The Common Rule was created in 1991 as an outgrowth of the Belmont Report, a series of ethical and principles and guidelines created by the National Commission for the Protection of Human Subjects of Biomedical and Behavioral Research to address issues raised by the Tuskegee experiment. The Common Rule claims to strike a balance between the three goals identified in the Belmont Report: 1) respecting persons, 2) 'beneficence' (i.e.,maximizing the social value of science and research), and 3) justice.
This federal policy purportedly binds the Department of Health and Human Services (HHS) and numerous other agencies, including the CIA and Department of Homeland Security (per Executive Order 12333). But as we've seen, these agencies are adept at honing in on small loopholes, so the proposed language needs a serious edit if it is going to provide any real protection.
EFF filed a comment when HHS first proposed this update in 2011, and we are drafting a new comment laying out our biggest concerns to file by January 6, 2016.
Perhaps the most glaring problem in the proposed rule is its weak update of the ethical practices around biospecimens or biological samples--such as blood, toenails, or DNA--taken from human beings. The proposed rule requires only "broad consent" before researchers can exempt secondary research (research done on leftover biospecimen after the initial purpose for the draw is complete) from review by independent ethics boards. This kind of 'consent' is almost no consent at all: it doesn't let human subjects know what the future biospecimen research entails, how it will affect them, or how the biospecimen or research data will be shared.
These specimens contain DNA that are more likely to be identifiable given the rise of genetic databases. While genomic-related research and technology is of great potential benefit, its rapid evolution also presents significant risk and uncertainty to privacy and social control, especially given the increasing use by law enforcement and government of genetic identification.

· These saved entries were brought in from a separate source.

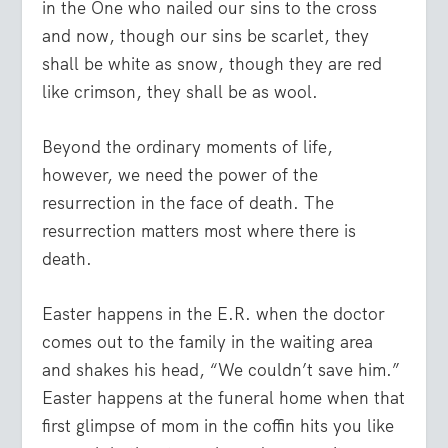
in the One who nailed our sins to the cross
and now, though our sins be scarlet, they
shall be white as snow, though they are red
like crimson, they shall be as wool.
Beyond the ordinary moments of life,
however, we need the power of the
resurrection in the face of death. The
resurrection matters most where there is
death.
Easter happens in the E.R. when the doctor
comes out to the family in the waiting area
and shakes his head, “We couldn’t save him.”
Easter happens at the funeral home when that
first glimpse of mom in the coffin hits you like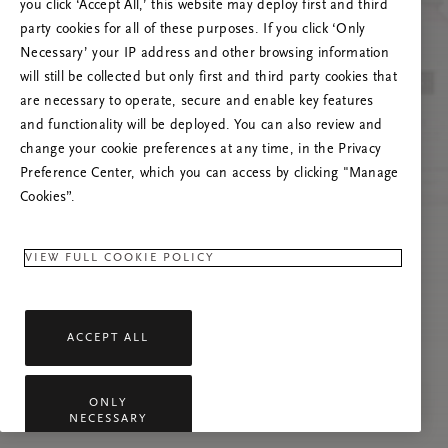
you click ‘Accept All,’ this website may deploy first and third
Prova att uppdatera sidan. Om problemet
party cookies for all of these purposes. If you click ‘Only
kvarstår får du gärna kontakta oss.
Necessary’ your IP address and other browsing information
will still be collected but only first and third party cookies that
are necessary to operate, secure and enable key features
and functionality will be deployed. You can also review and
change your cookie preferences at any time, in the Privacy
Preference Center, which you can access by clicking "Manage
Cookies”.
VIEW FULL COOKIE POLICY
ACCEPT ALL
ONLY
NECESSARY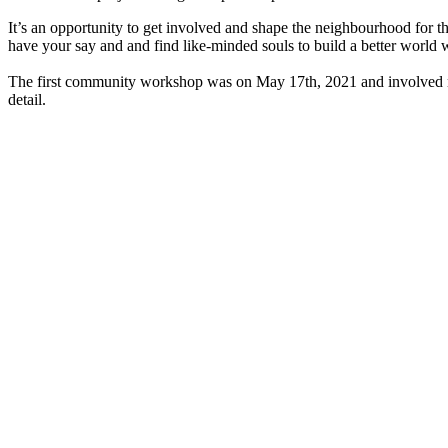
It’s an opportunity to get involved and shape the neighbourhood for t
have your say and and find like-minded souls to build a better world 
The first community workshop was on May 17th, 2021 and involved mo
detail.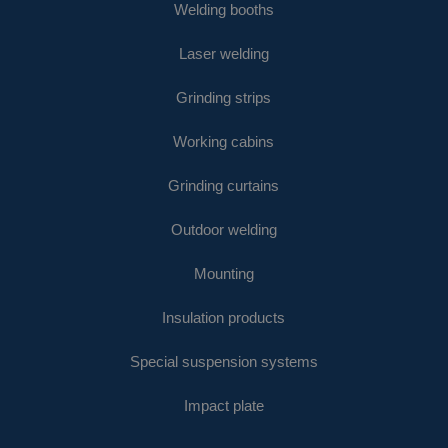
Welding booths
Laser welding
Grinding strips
Working cabins
Grinding curtains
Outdoor welding
Mounting
Insulation products
Special suspension systems
Impact plate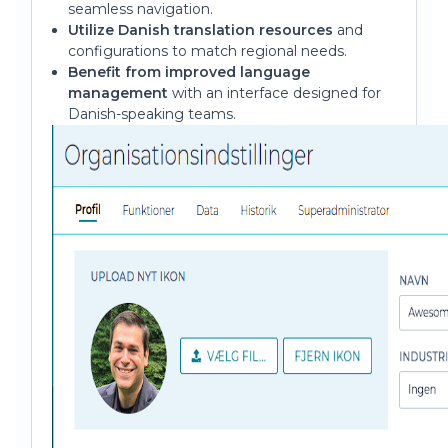
seamless navigation.
Utilize Danish translation resources
and
configurations to match regional needs.
Benefit from improved language
management
with an interface designed for
Danish-speaking teams.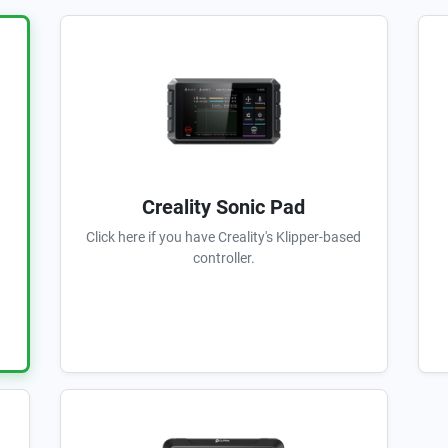
Creality Sonic Pad
Click here if you have Creality's Klipper-based
controller.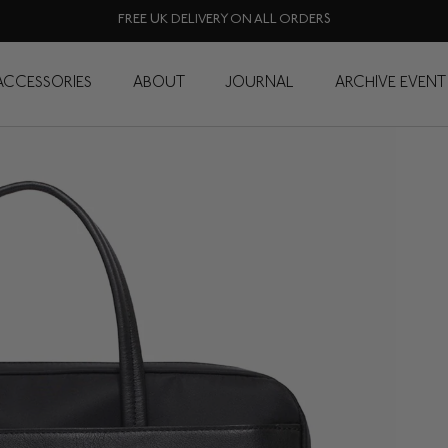
FREE UK DELIVERY ON ALL ORDERS
ACCESSORIES
ABOUT
JOURNAL
ARCHIVE EVENT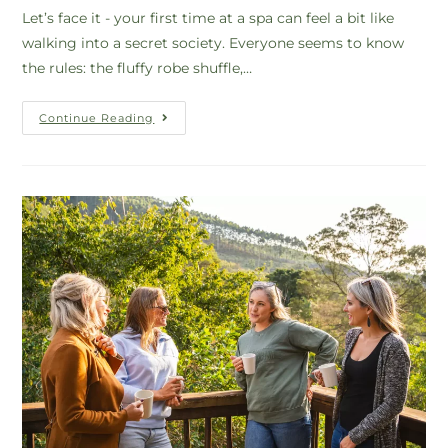
Let’s face it - your first time at a spa can feel a bit like
walking into a secret society. Everyone seems to know
the rules: the fluffy robe shuffle,…
Continue Reading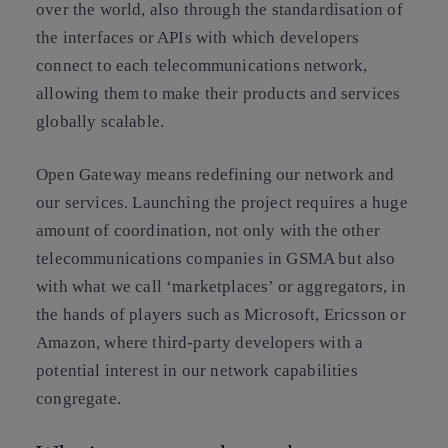
over the world, also through the standardisation of
the interfaces or APIs with which developers
connect to each telecommunications network,
allowing them to make their products and services
globally scalable.
Open Gateway means redefining our network and
our services. Launching the project requires a huge
amount of coordination, not only with the other
telecommunications companies in GSMA but also
with what we call ‘marketplaces’ or aggregators, in
the hands of players such as Microsoft, Ericsson or
Amazon, where third-party developers with a
potential interest in our network capabilities
congregate.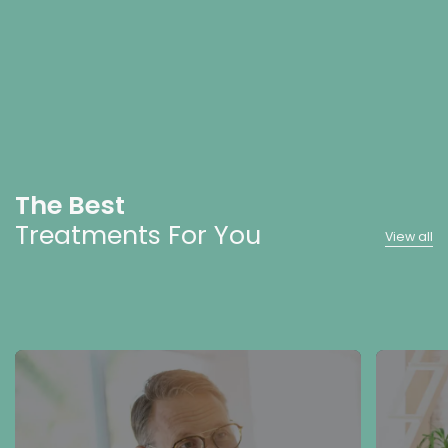
The Best
Treatments For You
View all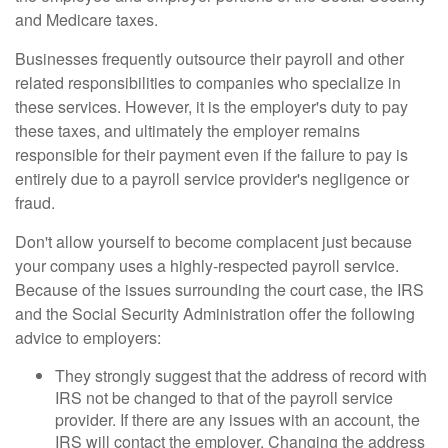
and Medicare taxes.
Businesses frequently outsource their payroll and other
related responsibilities to companies who specialize in
these services. However, it is the employer's duty to pay
these taxes, and ultimately the employer remains
responsible for their payment even if the failure to pay is
entirely due to a payroll service provider's negligence or
fraud.
Don't allow yourself to become complacent just because
your company uses a highly-respected payroll service.
Because of the issues surrounding the court case, the IRS
and the Social Security Administration offer the following
advice to employers:
They strongly suggest that the address of record with
IRS not be changed to that of the payroll service
provider. If there are any issues with an account, the
IRS will contact the employer. Changing the address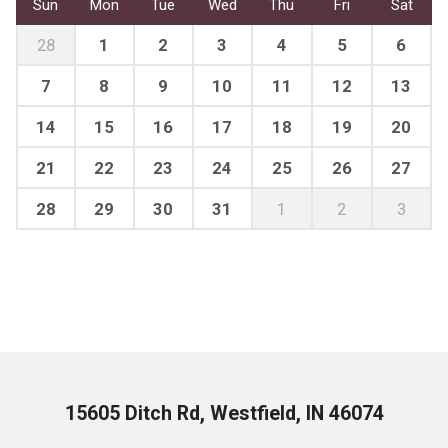
Sun
Mon
Tue
Wed
Thu
Fri
Sat
28
1
2
3
4
5
6
7
8
9
10
11
12
13
14
15
16
17
18
19
20
21
22
23
24
25
26
27
28
29
30
31
1
2
3
15605 Ditch Rd, Westfield, IN 46074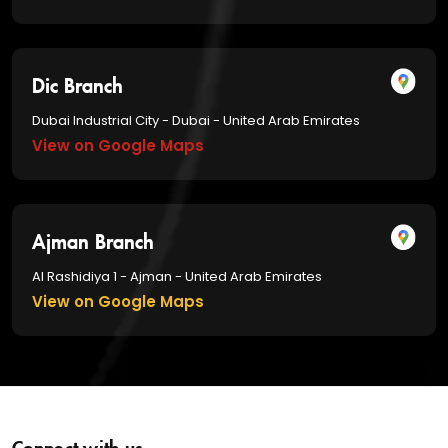
Dic Branch
Dubai Industrial City - Dubai - United Arab Emirates
View on Google Maps
Ajman Branch
Al Rashidiya 1 - Ajman - United Arab Emirates
View on Google Maps
Connect with us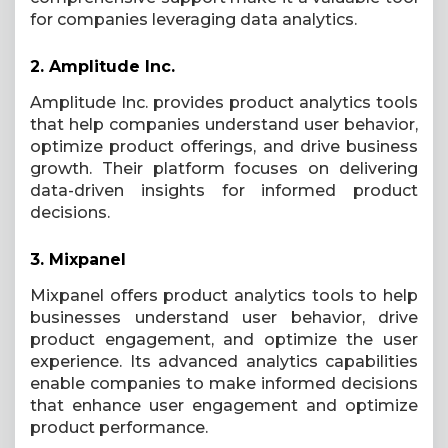
for companies leveraging data analytics.
2.
Amplitude Inc.
Amplitude Inc. provides product analytics tools
that help companies understand user behavior,
optimize product offerings, and drive business
growth. Their platform focuses on delivering
data-driven insights for informed product
decisions.
3.
Mixpanel
Mixpanel offers product analytics tools to help
businesses understand user behavior, drive
product engagement, and optimize the user
experience. Its advanced analytics capabilities
enable companies to make informed decisions
that enhance user engagement and optimize
product performance.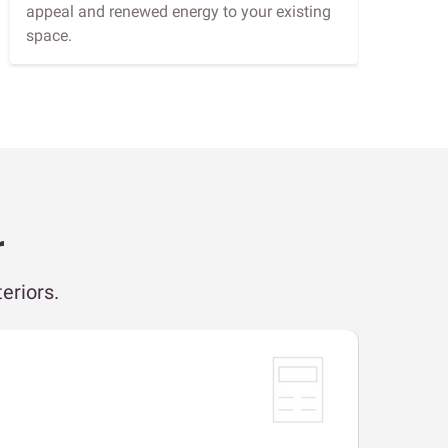
appeal and renewed energy to your existing
space.
r
eriors.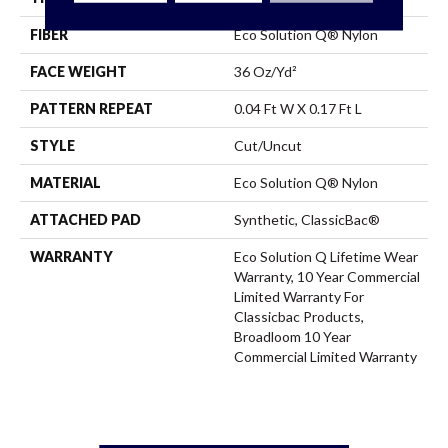
FIBER
Eco Solution Q® Nylon
FACE WEIGHT
36 Oz/yd²
PATTERN REPEAT
0.04 Ft W X 0.17 Ft L
STYLE
Cut/Uncut
MATERIAL
Eco Solution Q® Nylon
ATTACHED PAD
Synthetic, ClassicBac®
WARRANTY
Eco Solution Q Lifetime Wear
Warranty, 10 Year Commercial
Limited Warranty For
Classicbac Products,
Broadloom 10 Year
Commercial Limited Warranty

We are also concerned that the rule proposes an ethics-review exemption for all studies collecting "public behavior" as long as that information is "uninfluenced by the investigators" and properly anonymized.
In the first place, this places too much trust in the benefits of what currently qualifies as "anonymization." Traditional de-identification techniques are often no match for modern data analytics.
Second, the Common Rule cannot be considered a modern ethical standard if it potentially leaves sensitive Internet traffic beyond protection merely because it is not occurring in a single "private" physical place in one person's home. Knowing what we know about the impact of tracking who gathers where, and with whom they communicate--it is inexcusable to ignore the danger of creating language flexible enough to risk entirely exempting this subject matter from review.
Lastly, HHS proposes absolute ethics-review exemptions for "intelligence surveillance activities." This would exempt actions "conducted to fulfill a department or agency's legal mandate to ensure the safety and protection of the United States, its people, and its national security interests." The government is professing to fence DHS and the CIA in through E.O. 12333, but they're actually building in a gaping breach for them to stroll right back out through.
Existing law under the Health Insurance Portability and Accountability Act (HIPAA) Privacy Rule already includes a national security exception that permits doctors, hospitals, and any other "covered entity" to disclose individual health information "to authorized federal officials for the conduct of lawful intelligence, counter-intelligence, and other national security activities authorized by the National Security Act." But this is an exemption that needs to be patched over, not replicated.
These loopholes discussed above are just a sample of many we hope to force HHS to reckon with when we file our comments by January 6, 2016. Please join us in respecting the memories of those abused by human subject research in the past by filing a comment of your own.